WHAT YOU HAVE TO DO: Reproduce the records starting at the line that contains "蛊仙之战，切不可急躁冒进。" and running to the last line, exactly and in full.

RECORDS SUPPLIED:
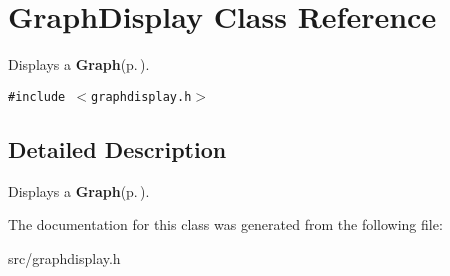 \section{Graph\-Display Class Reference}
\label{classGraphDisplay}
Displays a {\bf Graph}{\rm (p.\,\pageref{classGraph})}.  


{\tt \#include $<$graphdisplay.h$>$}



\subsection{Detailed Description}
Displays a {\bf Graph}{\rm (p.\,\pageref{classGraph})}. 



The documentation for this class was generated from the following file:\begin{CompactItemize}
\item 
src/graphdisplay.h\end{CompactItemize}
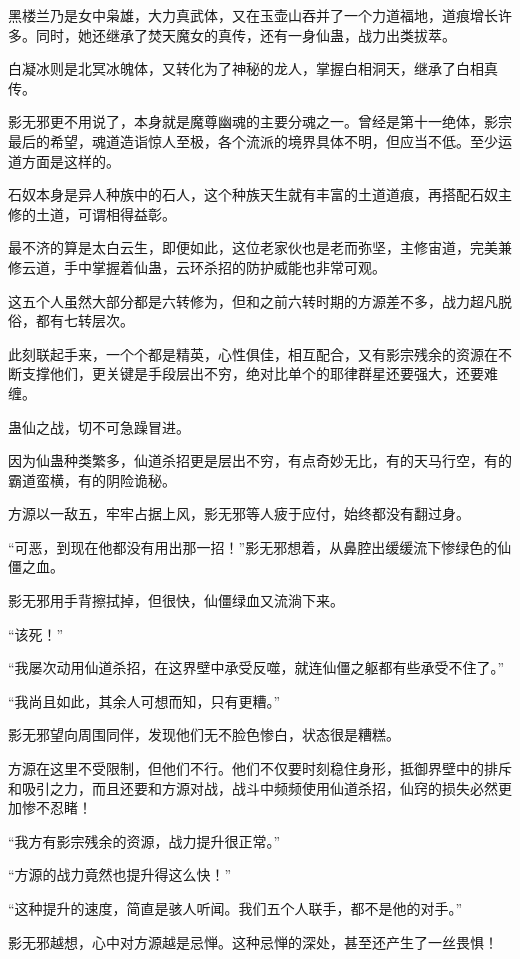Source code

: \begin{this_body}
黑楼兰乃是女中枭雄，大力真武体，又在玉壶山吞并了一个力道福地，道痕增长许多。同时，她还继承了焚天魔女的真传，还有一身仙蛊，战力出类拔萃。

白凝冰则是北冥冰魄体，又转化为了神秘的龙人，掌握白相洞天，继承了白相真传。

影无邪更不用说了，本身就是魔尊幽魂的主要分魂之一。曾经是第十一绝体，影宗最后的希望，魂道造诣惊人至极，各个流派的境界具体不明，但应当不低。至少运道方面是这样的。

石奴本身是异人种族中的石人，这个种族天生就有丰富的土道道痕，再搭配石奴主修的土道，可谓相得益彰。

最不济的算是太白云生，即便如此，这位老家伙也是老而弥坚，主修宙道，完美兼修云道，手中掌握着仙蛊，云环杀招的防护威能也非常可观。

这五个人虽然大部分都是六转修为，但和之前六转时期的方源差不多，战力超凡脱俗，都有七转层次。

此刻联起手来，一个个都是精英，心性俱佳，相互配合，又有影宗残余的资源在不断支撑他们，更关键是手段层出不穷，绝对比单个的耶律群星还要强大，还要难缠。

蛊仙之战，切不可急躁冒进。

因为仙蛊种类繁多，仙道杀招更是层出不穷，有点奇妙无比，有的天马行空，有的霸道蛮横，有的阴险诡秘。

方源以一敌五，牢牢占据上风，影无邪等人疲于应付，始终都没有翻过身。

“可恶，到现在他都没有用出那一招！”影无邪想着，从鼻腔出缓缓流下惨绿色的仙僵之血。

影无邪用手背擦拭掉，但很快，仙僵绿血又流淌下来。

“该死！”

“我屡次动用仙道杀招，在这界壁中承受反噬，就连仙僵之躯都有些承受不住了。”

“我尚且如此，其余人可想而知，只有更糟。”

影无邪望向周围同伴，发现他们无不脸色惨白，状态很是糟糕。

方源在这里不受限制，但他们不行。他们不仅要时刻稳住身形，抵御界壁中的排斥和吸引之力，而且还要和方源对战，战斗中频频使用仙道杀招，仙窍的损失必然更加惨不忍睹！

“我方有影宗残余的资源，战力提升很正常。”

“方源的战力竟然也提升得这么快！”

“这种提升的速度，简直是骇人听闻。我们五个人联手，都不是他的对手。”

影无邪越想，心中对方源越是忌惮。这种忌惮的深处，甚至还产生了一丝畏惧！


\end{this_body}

TASK SOLUTION:
蛊仙之战，切不可急躁冒进。

因为仙蛊种类繁多，仙道杀招更是层出不穷，有点奇妙无比，有的天马行空，有的霸道蛮横，有的阴险诡秘。

方源以一敌五，牢牢占据上风，影无邪等人疲于应付，始终都没有翻过身。

“可恶，到现在他都没有用出那一招！”影无邪想着，从鼻腔出缓缓流下惨绿色的仙僵之血。

影无邪用手背擦拭掉，但很快，仙僵绿血又流淌下来。

“该死！”

“我屡次动用仙道杀招，在这界壁中承受反噬，就连仙僵之躯都有些承受不住了。”

“我尚且如此，其余人可想而知，只有更糟。”

影无邪望向周围同伴，发现他们无不脸色惨白，状态很是糟糕。

方源在这里不受限制，但他们不行。他们不仅要时刻稳住身形，抵御界壁中的排斥和吸引之力，而且还要和方源对战，战斗中频频使用仙道杀招，仙窍的损失必然更加惨不忍睹！

“我方有影宗残余的资源，战力提升很正常。”

“方源的战力竟然也提升得这么快！”

“这种提升的速度，简直是骇人听闻。我们五个人联手，都不是他的对手。”

影无邪越想，心中对方源越是忌惮。这种忌惮的深处，甚至还产生了一丝畏惧！


\end{this_body}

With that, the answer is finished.